| Abschied vom VaterFrank Lingnau
 Liebe und Tod, so sagt man gern, seien die großen 
                Motive der Weltliteratur. Im 20. Jahrhundert kommt ein weiteres 
                Sujet hinzu: der Vater. Spätestens seit Kafkas Erzählungen 
                Das Urteil und Die Verwandlung sowie seinem legendären 
                Brief an den Vater wird der Vater zu einer zentralen Figur 
                in der Literatur. An diese Tradition knüpft Sabine Peters, 
                die im Rheiderland/Ostfriesland lebende Autorin, mit ihrer Erzählung 
                Abschied an. Auch sie erzählt von einem Vater, der 
                Züge eines Patriarchen, eines Tyrannen hat, der seine vier 
                Töchter durchnummeriert und mit den Zahlen benennt. Der pensionierte 
                Gymnasiallehrer, ein, wie die Erzählerin mehrfach betont, 
                ausgewiesener Kulturmensch, erkrankt jedoch, wird schwermütig, 
                verwirrt, hilflos. Von dieser Zäsur in der Biografie des 
                Vaters, von seinen Metamorphosen und seinem bitteren Tod wird 
                aus der Perspektive der dritten Tochter berichtet. Die als Schriftstellerin 
                arbeitende Marie, das aus den früheren Werken bekannte Alter 
                Ego von Sabine Peters, kümmert sich um den kranken Vater, 
                erträgt seine Launen, seine Tiraden: "Tage vergehen, 
                drei, vier? Marie lernt passa-bel das fremde Auto zu fahren. Sie 
                lernt Vaters Pillenschrank kennen an einem schwarzen Tag, die 
                wichtigste lebenspendende Pille verschwunden, nicht aufzufinden, 
                wenn nicht sofort, jetzt gleich, lauf.
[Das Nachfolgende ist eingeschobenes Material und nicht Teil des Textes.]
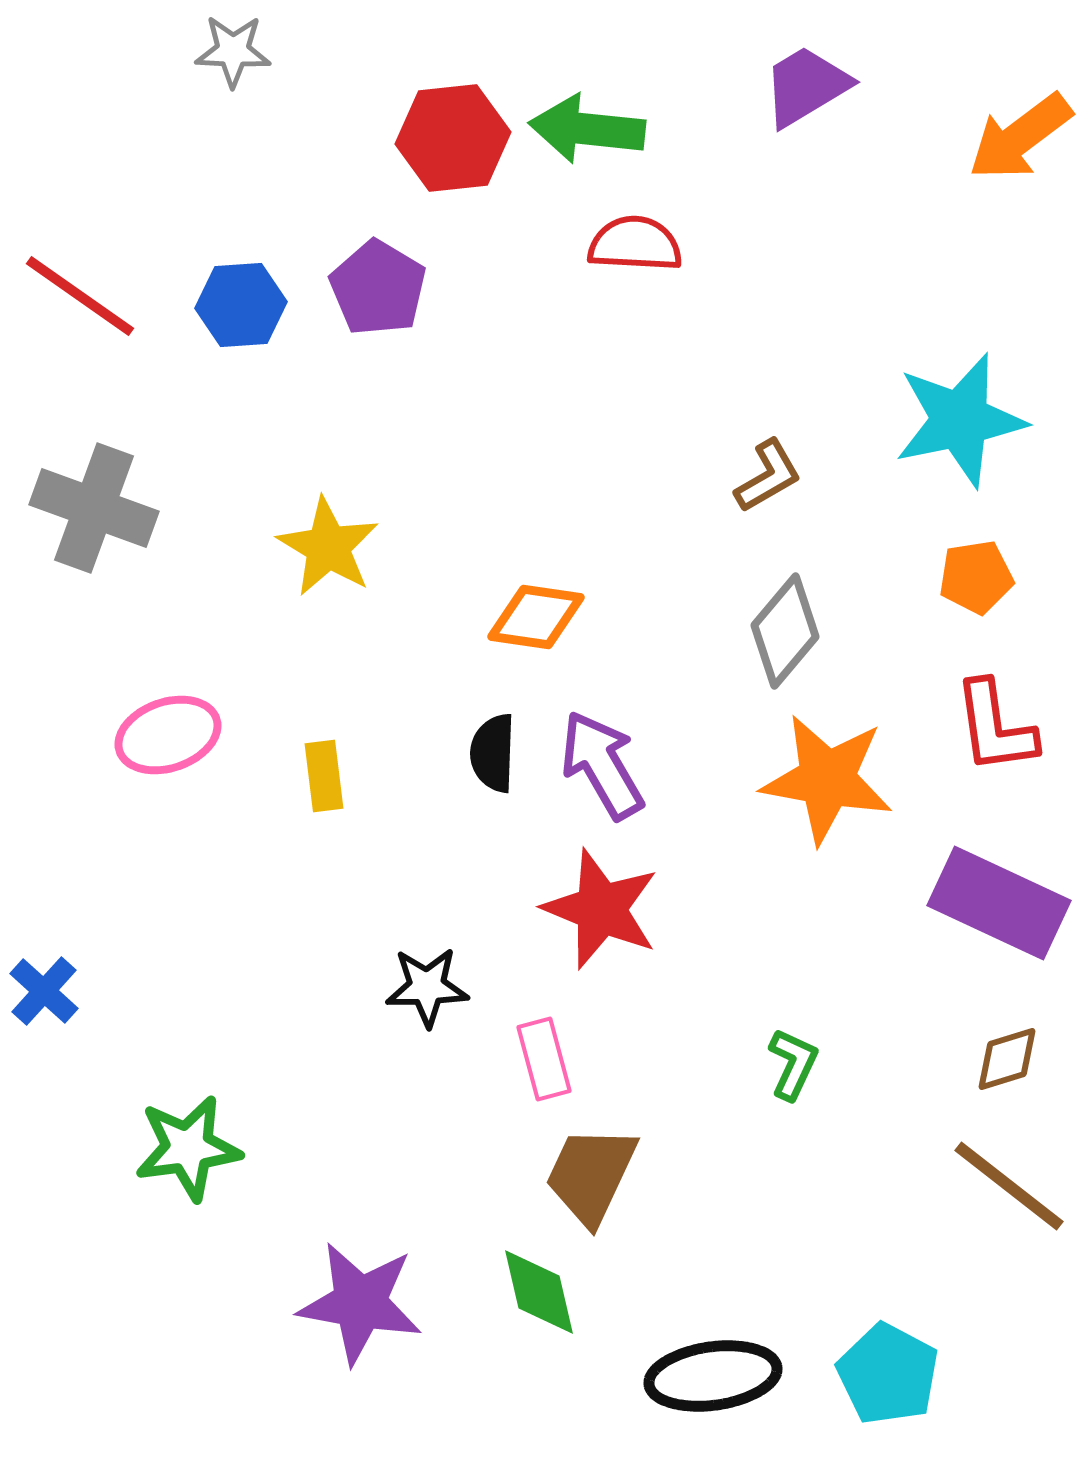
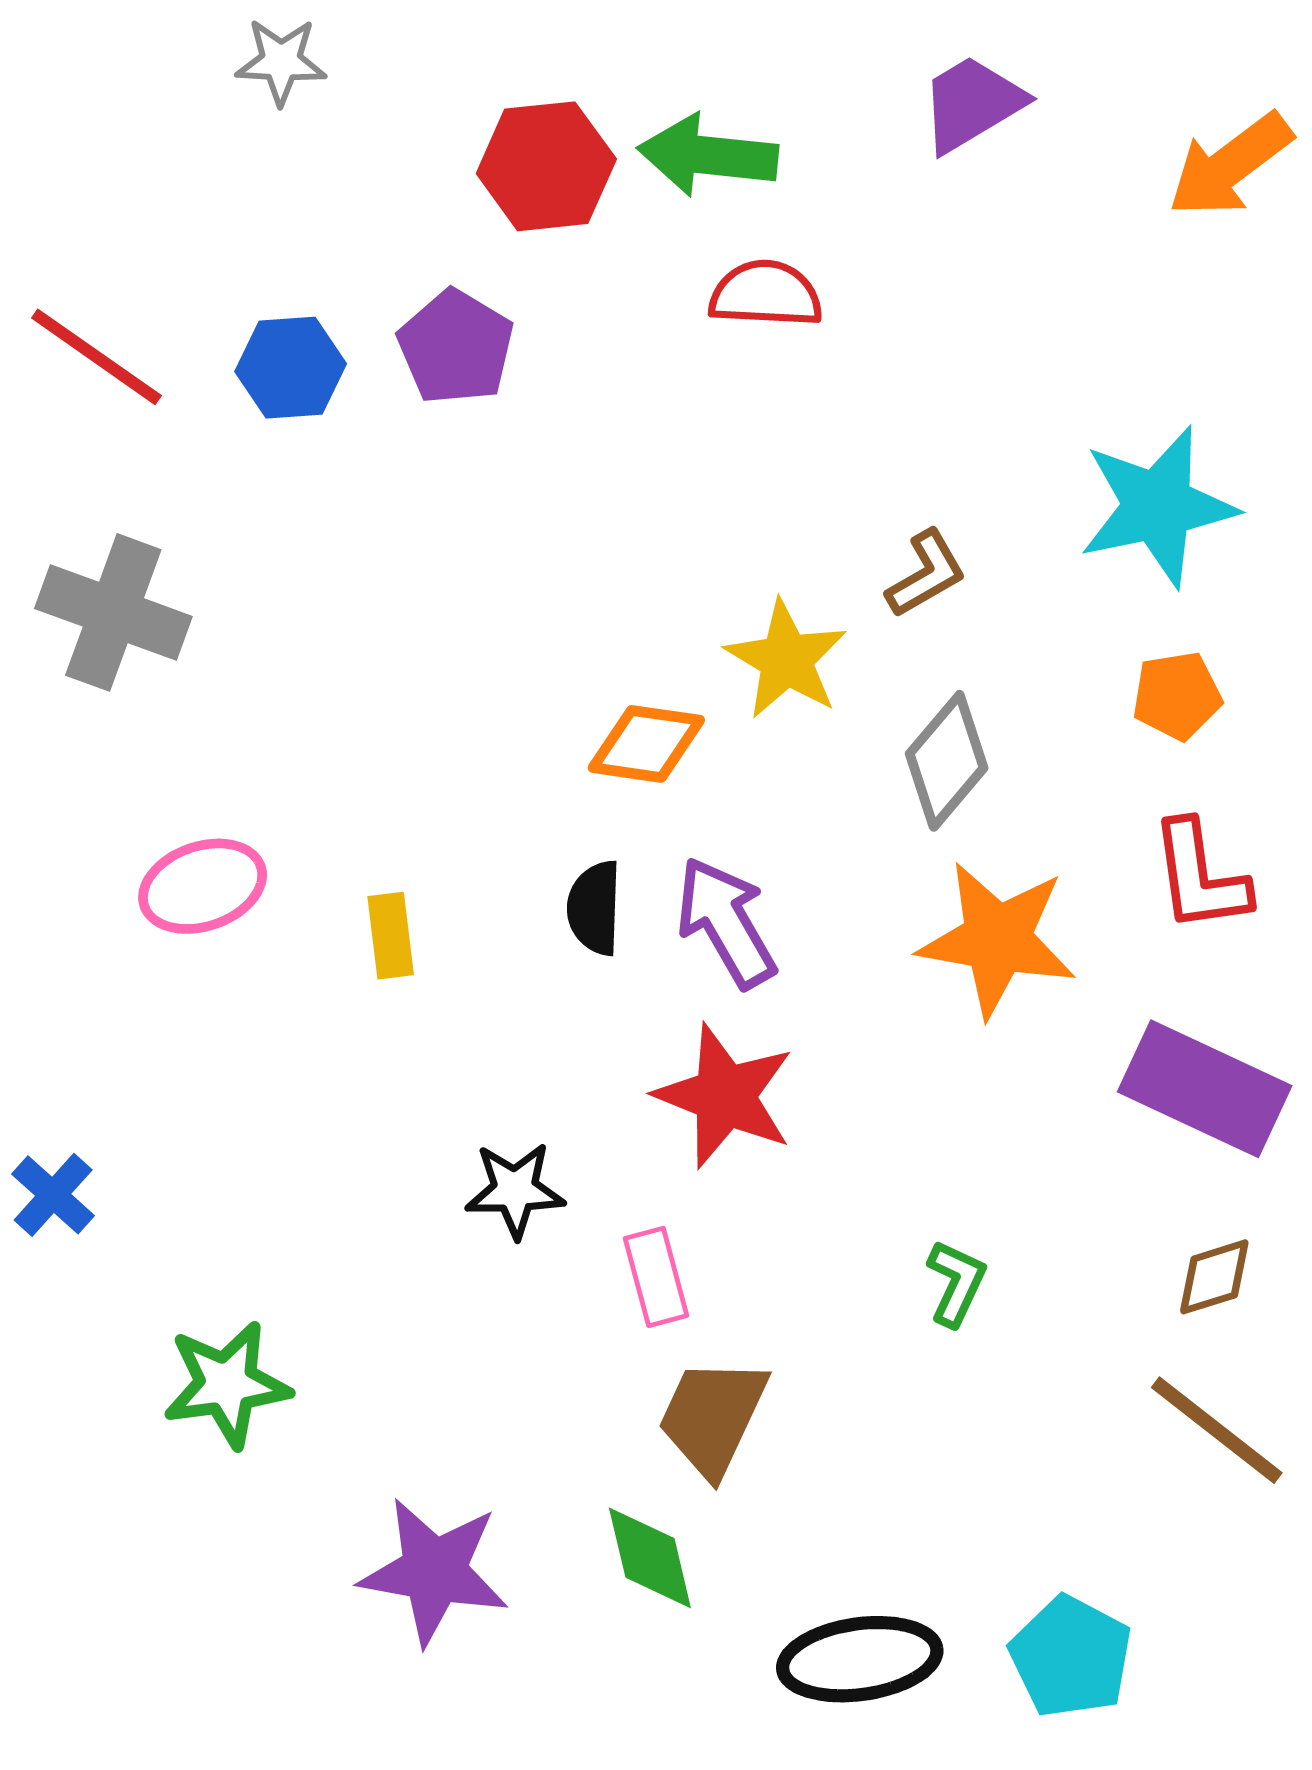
yellow star: (328, 547) -> (786, 659), moved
Maria läuft..." 
                Nicht der Gestus der Anklage bestimmt diese Erzählung, sondern 
                der nüchterne Blick auf den durch die Krankheit gezeichneten 
                Vater und die Veränderungen in der Familie. Gleichwohl gelingen 
                Sabine Peters anrührende Episoden und ein versöhnliches, 
                aber keinesfalls verklärendes Ende. Abschied ist eine eindrückliche 
                Erzählung, die auch durch die rhythmisierte, stellenweise 
                virtuose Sprache überzeugt.